Actually, probably yes :) Mostly just to ask for clarification. In this case though, we have
private(set) and protected(set); would we also want fileprivate(set)? That's what I was getting
at. How do we mix/match up all these things?

> 
> > maybe fileprivate on a property means public in the file, but
> > private outside the file. But then how would that intersect with inheritance?
> 
> 
> That was the point of my philosophical rambling about Swift: you don't have to define new
> access levels in relation to old ones, or new features as exceptions to old definitions.
> 
> You can just define the keywords you allow, and the access they provide.
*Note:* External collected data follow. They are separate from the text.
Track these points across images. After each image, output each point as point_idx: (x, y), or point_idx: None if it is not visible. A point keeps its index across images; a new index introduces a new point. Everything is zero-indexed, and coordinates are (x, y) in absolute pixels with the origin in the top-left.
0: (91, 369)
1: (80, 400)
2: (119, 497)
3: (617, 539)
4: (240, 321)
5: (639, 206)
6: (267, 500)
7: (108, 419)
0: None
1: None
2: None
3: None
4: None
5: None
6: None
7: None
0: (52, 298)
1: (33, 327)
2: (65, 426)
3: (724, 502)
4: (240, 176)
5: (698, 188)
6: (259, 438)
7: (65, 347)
That's true
> whether you're defining "private", "fileprivate", or
> "access_level_42".
> 
> For instance, "fileprivate" could simply mean "accessible from any code defined
> in this file". Since classes are fully declared in one file, that makes it a strict superset of
> the access currently meant by "private", and applies equally well to a whole type, a
> method, or a property.
> 
> I see no reason for inheritance to be involved at all. If we want an access level that means
> "accessible from any code in this file, or any subclass of the current type", we can make
> up a keyword for that as well - "fileprotected", or "fileprivate_or_protected",
> or whatever.
> 
> 
> Rowan Tommins
> [IMSoP]

Inheritance gets involved in traits. Traits do "inherit" private access properties
(currently): https://3v4l.org/89I7A

Would file-private properties/methods also be available outside the file, or would those allow
access from inside the new file? Or both?